Journal of Economic Education
- Language: English
- Edited by: Sam Allgood, KimMarie McGoldrick

Publication details
- History: 1969–present
- Publisher: Taylor and Francis (United States)
- Frequency: Quarterly

Standard abbreviations
- ISO 4: J. Econ. Educ.

Indexing
- ISSN: 0022-0485 (print) 2152-4068 (web)
- LCCN: 71011157
- JSTOR: 00220485
- OCLC no.: 44519025

Links
- Journal homepage; Online archive;

= Journal of Economic Education =

The Journal of Economic Education (JEE) offers original peer-reviewed articles on teaching economics. The inaugural issue appeared in the fall of 1969. At the time, G.L. Bach (Stanford University) wrote in the American Economic Review Papers and Proceedings (1971) that the JEE was to be the forum for scholarly work in economic education, primarily at the undergraduate level in colleges and universities, but including junior colleges and, to some extent, the high schools.
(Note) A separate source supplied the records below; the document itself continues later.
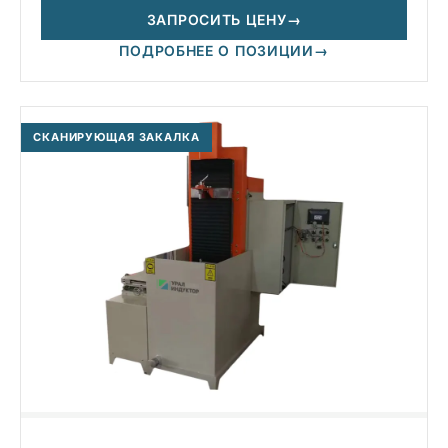
ЗАПРОСИТЬ ЦЕНУ
→
ПОДРОБНЕЕ О ПОЗИЦИИ
→
СКАНИРУЮЩАЯ ЗАКАЛКА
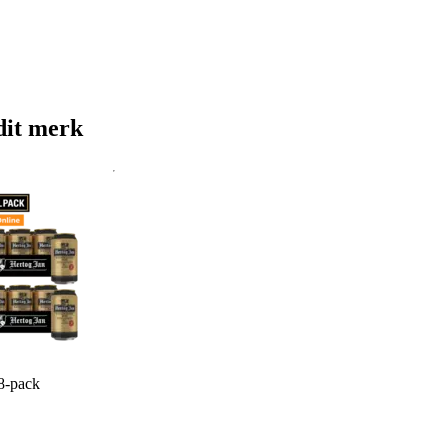
dit merk
48-pack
In the early days, the Council for Economic Education (then call the Joint Council and later the National Council) oversaw publication of the JEE, and members of the American Economic Association Committee on Economic Education served as the editorial board, with Henry Villard (City University of New York) serving as editor. The Council for Economic Education assigned the JEE copyright and publishing responsibility to the nonprofit Heldref Publications in 1981. The Council, however, retained responsibility for appointing the editor and providing financial support to the editorial office.
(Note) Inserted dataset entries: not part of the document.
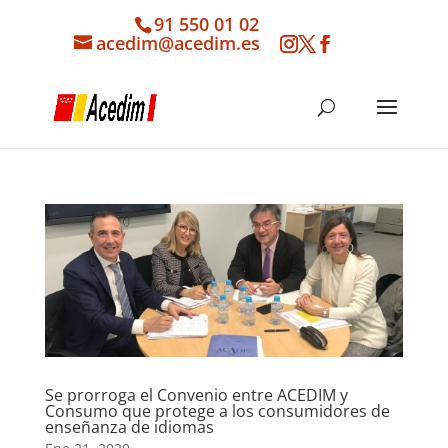
91 550 01 02
acedim@acedim.es
Se prorroga el Convenio entre ACEDIM y
Consumo que protege a los consumidores de
enseñanza de idiomas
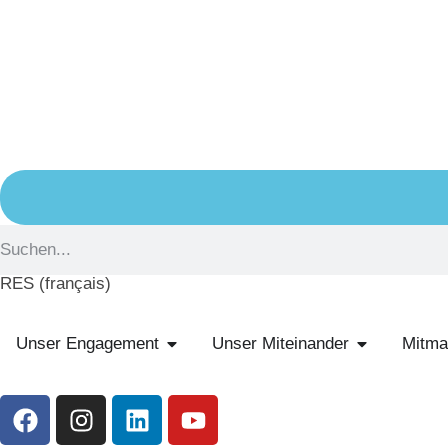
RES (français)
Unser Engagement
Unser Miteinander
Mitma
In 1983, Donald Paden (University of Illinois) became editor when the JEE expanded to a quarterly publication. Kalman Goldberg (Bradley University) became editor in 1986. The editorial offices moved to Indiana University in 1989, when William Becker became editor. Late in 2009, William Walstad (University of Nebraska at Lincoln) became editor and Heldref sold the JEE to the for-profit Taylor & Francis Group. In 2018, Sam Allgood and KimMarie McGoldrick became co-editors of the journal.